You are creating a CString in the same statement as creating a pointer to it. The CString is owned but not bound to a variable so it only lives as long as the enclosing statement, causing the pointer to become invalid. This is specifically warned about by the documentation for as_ptr:

For example, the following code will cause undefined behavior when ptr is used inside the unsafe block:

use std::ffi::{CString};

let ptr = CString::new("Hello").expect("CString::new failed").as_ptr();
unsafe {
    // `ptr` is dangling
    *ptr;
}

This happens because the pointer returned by as_ptr does not carry any lifetime information and the CString is deallocated immediately after the CString::new("Hello").expect("CString::new failed").as_ptr() expression is evaluated.

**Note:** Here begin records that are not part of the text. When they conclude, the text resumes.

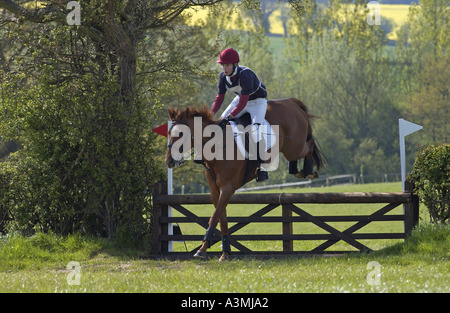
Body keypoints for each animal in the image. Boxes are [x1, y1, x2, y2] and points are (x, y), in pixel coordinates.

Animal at [163, 98, 326, 260]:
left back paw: (308, 171)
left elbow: (214, 217)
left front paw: (202, 249)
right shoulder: (216, 191)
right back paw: (297, 171)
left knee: (309, 144)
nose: (169, 161)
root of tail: (291, 102)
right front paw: (225, 252)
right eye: (169, 133)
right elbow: (222, 219)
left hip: (293, 147)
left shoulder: (227, 188)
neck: (217, 147)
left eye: (181, 134)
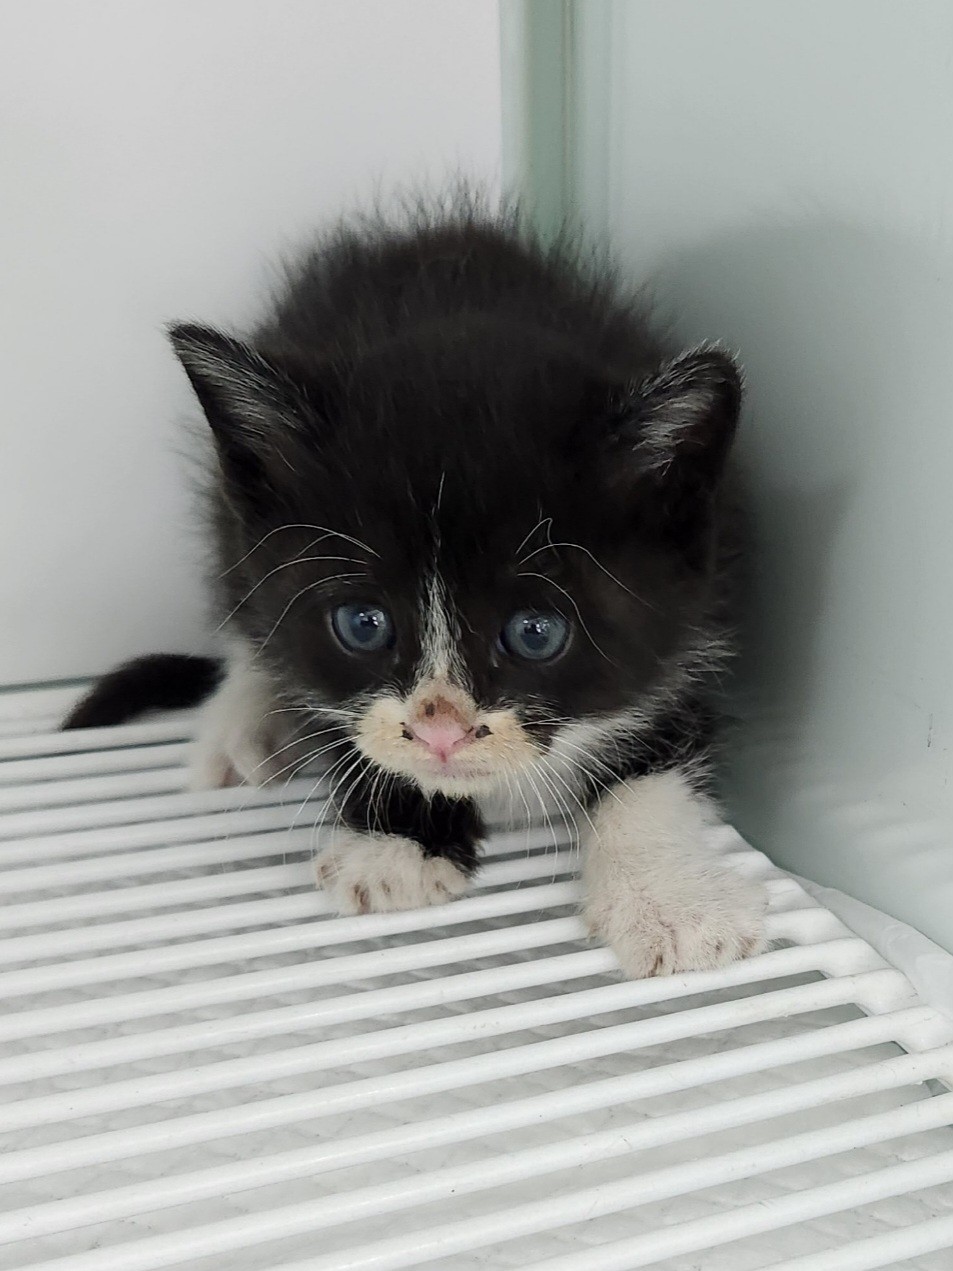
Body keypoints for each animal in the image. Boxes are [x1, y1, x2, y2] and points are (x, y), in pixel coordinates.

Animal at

You can fix the problem by introducing variables which will live for the entire function, and then create pointers to those variables:

fn main() {
    let owned_test = CString::new("Hello World").unwrap();
    let _test_str: *const c_char = owned_test.as_ptr();
    let owned_fmt = CString::new("%s\n").unwrap();
    let fmt: *const c_char = owned_fmt.as_ptr();

    unsafe {
        libc::printf(fmt, _test_str);
    }

    unsafe {
        let slice = CStr::from_ptr(_test_str);
        println!(
            "string buffer size without nul terminator: {}",
            slice.to_bytes().len()
        );
    }

    // owned_fmt is dropped here, making fmt invalid
    // owned_test is dropped here, making _test_str invalid
}

If you are working with raw pointers, you need to be extra careful that they are always pointing at live data. Introducing a variable is the best way to control exactly how long that data lives - it will live from the initialization of the variable to the moment the variable goes out of scope.